Dave Hewett
- Born: David Norman Hewett 14 July 1971 (age 54) Christchurch, New Zealand
- Height: 1.91 m (6 ft 3 in)
- Weight: 116 kg (256 lb)
- School: Christchurch Boys' High School
- Notable relative: Jason Hewett (cousin)

Rugby union career
- Position: Prop

Amateur team(s)
- Years: Team / Apps / (Points)
- Sydenham

Senior career
- Years: Team / Apps / (Points)
- 2004–2005: Scarlets / 3 / (0)
- 2005–2007: Edinburgh / 17 / (0)

Provincial / State sides
- Years: Team / Apps / (Points)
- 1998–2005: Canterbury / 51 / (0)

Super Rugby
- Years: Team / Apps / (Points)
- 1999–2005: Crusaders / 71 / (15)

International career
- Years: Team / Apps / (Points)
- 2001–2003: New Zealand / 22 / (10)

= Dave Hewett =

New Zealand rugby player (born 1971)

David Norman Hewett (born 14 July 1971) is a New Zealand rugby union coach and former player.
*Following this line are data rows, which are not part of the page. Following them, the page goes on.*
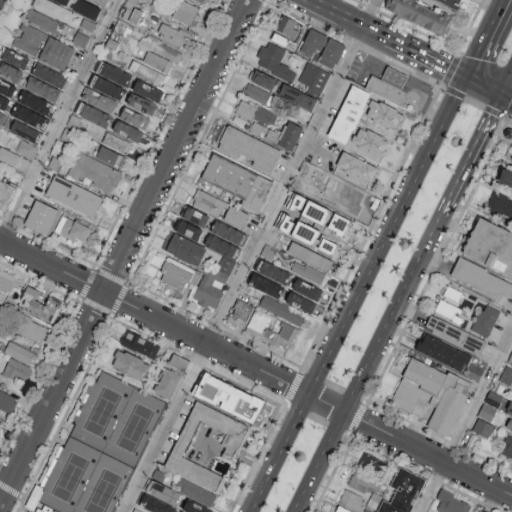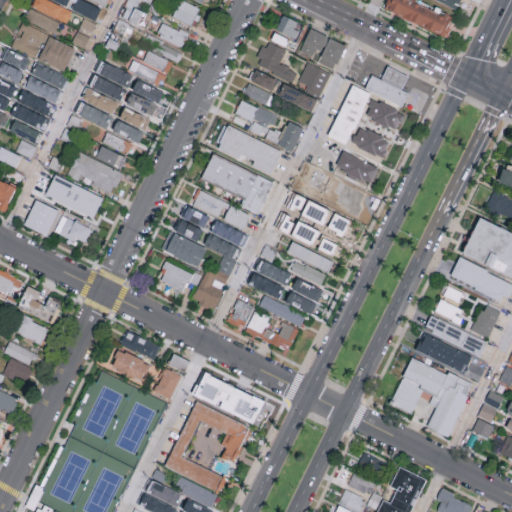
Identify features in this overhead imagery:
building: (204, 1)
building: (450, 3)
building: (52, 9)
building: (133, 12)
building: (186, 12)
building: (186, 13)
building: (420, 15)
building: (421, 16)
road: (348, 18)
building: (42, 20)
building: (288, 26)
building: (288, 28)
building: (172, 33)
building: (29, 39)
building: (80, 39)
building: (279, 39)
road: (486, 39)
building: (284, 43)
building: (313, 43)
building: (162, 48)
building: (322, 48)
building: (56, 53)
building: (330, 55)
road: (427, 57)
building: (15, 59)
building: (158, 61)
building: (274, 61)
building: (10, 71)
building: (146, 72)
building: (49, 75)
building: (314, 78)
traffic signals: (467, 78)
building: (263, 79)
building: (110, 80)
building: (389, 85)
road: (485, 86)
road: (507, 86)
building: (7, 88)
building: (389, 88)
building: (42, 89)
building: (147, 91)
building: (257, 93)
traffic signals: (503, 96)
building: (297, 97)
road: (507, 98)
building: (98, 100)
building: (3, 101)
building: (35, 103)
building: (141, 104)
building: (349, 114)
building: (384, 114)
building: (94, 115)
building: (30, 116)
building: (2, 117)
building: (256, 117)
building: (134, 118)
road: (59, 122)
building: (25, 131)
building: (127, 131)
building: (285, 136)
building: (370, 141)
building: (116, 142)
building: (248, 148)
building: (24, 149)
road: (320, 151)
road: (474, 155)
building: (111, 156)
building: (511, 157)
building: (511, 157)
building: (356, 167)
building: (94, 172)
building: (506, 178)
building: (238, 182)
building: (343, 186)
building: (5, 194)
building: (73, 196)
building: (336, 200)
building: (209, 203)
building: (296, 203)
building: (499, 206)
building: (500, 208)
building: (314, 212)
building: (40, 217)
building: (195, 217)
building: (236, 217)
building: (284, 224)
building: (338, 224)
building: (73, 229)
building: (188, 230)
building: (229, 233)
building: (304, 233)
building: (327, 246)
building: (490, 247)
building: (183, 248)
building: (491, 248)
road: (124, 253)
road: (249, 256)
building: (309, 256)
building: (216, 272)
building: (273, 272)
building: (308, 272)
building: (177, 276)
building: (481, 278)
building: (9, 281)
building: (480, 282)
building: (266, 285)
building: (306, 289)
building: (452, 292)
road: (357, 294)
building: (300, 302)
building: (39, 303)
building: (447, 308)
building: (282, 310)
building: (0, 313)
building: (239, 313)
building: (486, 319)
building: (31, 328)
building: (271, 329)
building: (455, 334)
building: (139, 343)
building: (443, 351)
building: (21, 352)
building: (510, 357)
building: (178, 361)
building: (129, 363)
road: (373, 364)
road: (255, 367)
building: (17, 370)
building: (506, 374)
building: (167, 381)
building: (432, 393)
building: (227, 394)
building: (7, 400)
building: (6, 402)
building: (509, 408)
road: (466, 420)
building: (509, 423)
building: (483, 426)
building: (0, 435)
building: (205, 443)
building: (206, 443)
building: (507, 445)
park: (102, 447)
road: (232, 455)
building: (373, 463)
building: (362, 482)
building: (163, 491)
building: (402, 491)
building: (351, 499)
building: (452, 503)
building: (155, 504)
building: (195, 506)
building: (342, 509)
building: (136, 510)
building: (483, 510)
building: (179, 511)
During his playing career, he played as a prop for Canterbury, the Crusaders, the Scarlets and Edinburgh.

==Rugby union career==

===Player===
He played for the Crusaders in Super Rugby and for Canterbury in the Air New Zealand Cup. He made his debut for the All Blacks at the age of 30 in November 2001 against Ireland and won 22 full caps for the national team scoring two tries. Hewett signed a short-term deal with the Welsh regional team the Llanelli Scarlets in November 2004, playing three times before returning to New Zealand at the end of January. He was expected to return to the Scarlets for the 2005–06 season, having agreed a two-year contract, but he ended up signing a similar deal with Edinburgh in March 2005. He played for the Scottish team until 2007, his last year as professional.

===Coach===
From 2007 to 2016, Hewett worked in coaching roles for the Canterbury Crusaders. He has also coached for NZ Secondary Schools, NZ U20 and USA Eagles. He was appointed as coach for the Southland Stags for 2018 and 2019.

==Business career==
Hewett bought building company Bainbridge Homes in 2014. The firm became insolvent in 2020. In March 2024, shareholders resolved to put the business into liquidation.